As a writer Trocchi connects Beckett to William Burroughs, and both to Debord. His great book, Cain’s Book (1960), is often considered a Beat classic, but it is rarely read as a Situationist text. Debord was an admirer of Malcolm Lowry (1909-1957), author of Under the Volcano (1947), with whom Trocchi had at least two things in common. One was that they both produced only one book that was a literary success. The other was that they preferred to destroy themselves rather than inflict more literature on the world. Lowry was an alcoholic; Trocchi a drug fiend. Both explored in depth the practice of playing with time, with time outside of both labor and leisure. Trocchi’s advice to ambitious writers: “Let them dedicate a year to pinball and think again.” Both were adepts at what Trocchi called “the chemistry of alienation.” Both found the limits to becoming a professional in the art of intoxication.

“Tomorrow is an age of Doctors,” Trocchi says prophetically. By 2007 the American Environmental Protection Agency will announce that what it calls the emerging contaminants in drinking water come mostly from anti-depressants, painkillers, antibiotics, hormones and blood pressure remedies. It’s the effluent of the affluent world of spectacular medicine. The disintegrating spectacle has inadvertently medicated not only whole populations of humans but of other species as well, a whole biosphere rendered comfortably numb. It’s a byproduct of constantly reintegrating the human body into the uniform time of production and consumption, for a time that repeats the same steady intervals without end, and rendered efficiently, without the blue smoke.

While Cain’s Book is now a captive of its own literary success, the same cannot be said of the sigma portfolio (1964). The portfolio allowed Trocchi to abandon literature and yet keep writing. It’s a project he hatched in New York, but brought back to London with him, “close under his eyelids, an electronic load, an unwritten book, a plan in four dimensions, a shadow one, including time…” This puckish, punkish project would be self generating and self-published. “The sigma portfolio is an entirely new dimension in publishing, through which the writer reaches his public immediately, outflanking the traditional traps of publishing-house policy, and by means of which the reader gets it, so to speak, ‘hot’ from the writer’s pen, the photographer’s lens, etc.”

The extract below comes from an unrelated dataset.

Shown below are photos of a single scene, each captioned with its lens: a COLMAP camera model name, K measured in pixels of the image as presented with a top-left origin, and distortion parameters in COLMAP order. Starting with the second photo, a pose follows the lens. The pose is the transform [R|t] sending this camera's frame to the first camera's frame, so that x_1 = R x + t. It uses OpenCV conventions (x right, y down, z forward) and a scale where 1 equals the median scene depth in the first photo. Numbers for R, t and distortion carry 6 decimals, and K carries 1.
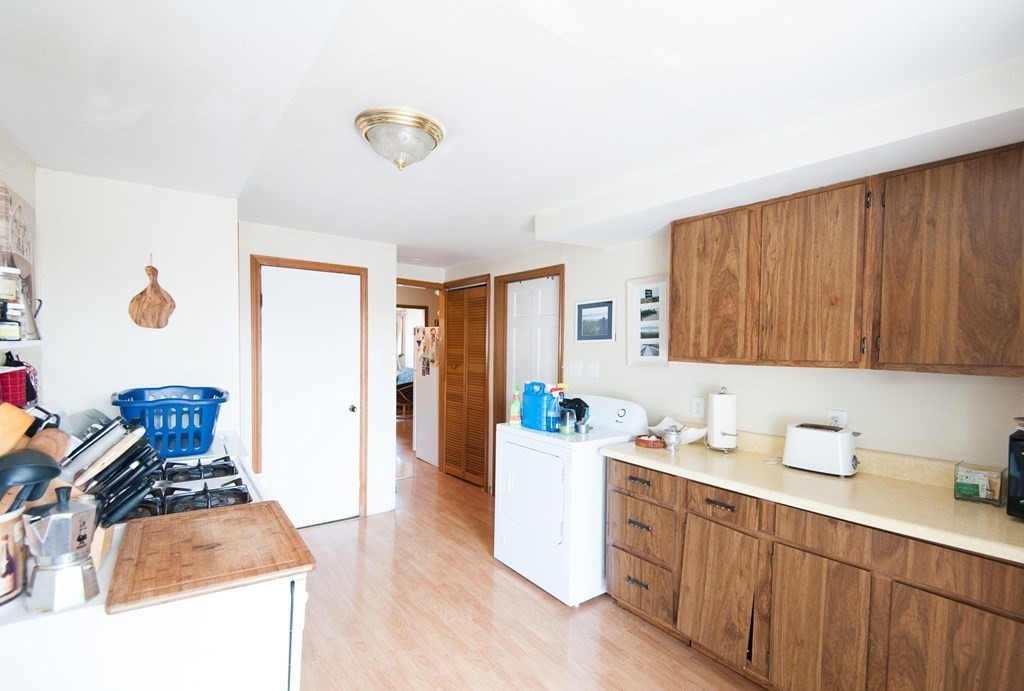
lens RADIAL K [[474.6, 0, 502.7], [0, 474.6, 366.2], [0, 0, 1]] dist [0.032481, -0.000169]
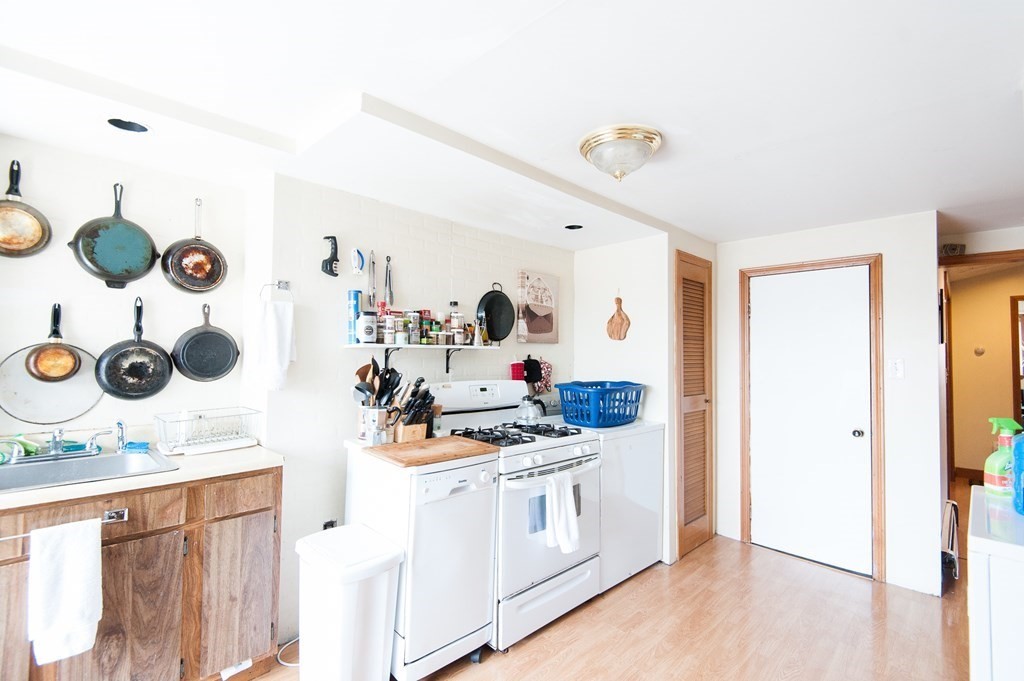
lens RADIAL K [[460.0, 0, 506.6], [0, 460.0, 341.3], [0, 0, 1]] dist [0.017531, -0.010652]
pose [[0.144782, -0.044450, -0.988465, 0.578009], [-0.052794, 0.997220, -0.052577, 0.013477], [0.988054, 0.059798, 0.142033, 0.473623]]
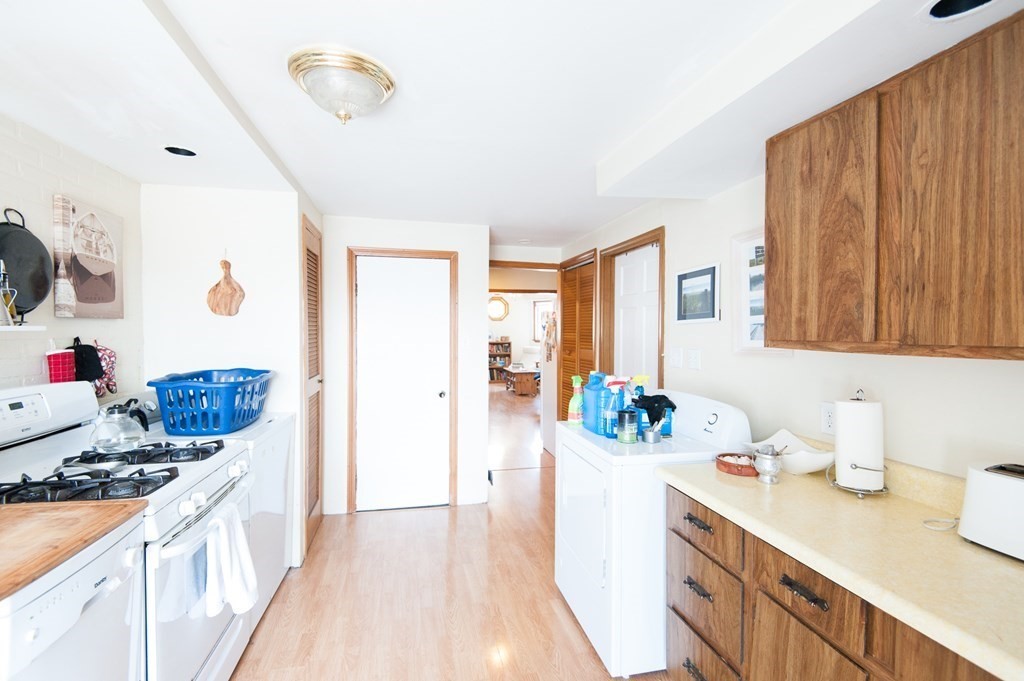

Trocchi calls it a log to stress the temporal aspect, the sequence of statement and rejoinder: “it should literally discover many things, including the dialectical process of its own growth.” Where the book puts an end to the transformations of the text and sets up a distinction between author and reader, the inter-personal log keeps transforming itself, and makes of its readers writers and of its writers readers. “Essentially ludic, and calling, it seems to me, for a particular kind of gesture, it might be called potlatch.” It might also be called blogging. Trocchi invented a web of logs before there was even an internet.

Or it might be called sigma, that blank, elusive, all-embracing one-word poem that Trocchi put at the heart of the enterprise. “For, sigma is a word referring to something which is quite independent of myself or of any other individual, and if we are correct in our historical analysis, we must regard it as having ‘begun’ a long time ago.” The term sigma stands in for a process, without beginning or end, without subject or goal, and yet which is not a mere abstract force, but something experienced within the lived time of everyday life. This willful and collaborative play within and against creative forces is the thread that becomes lost under the conditions of spectacular society.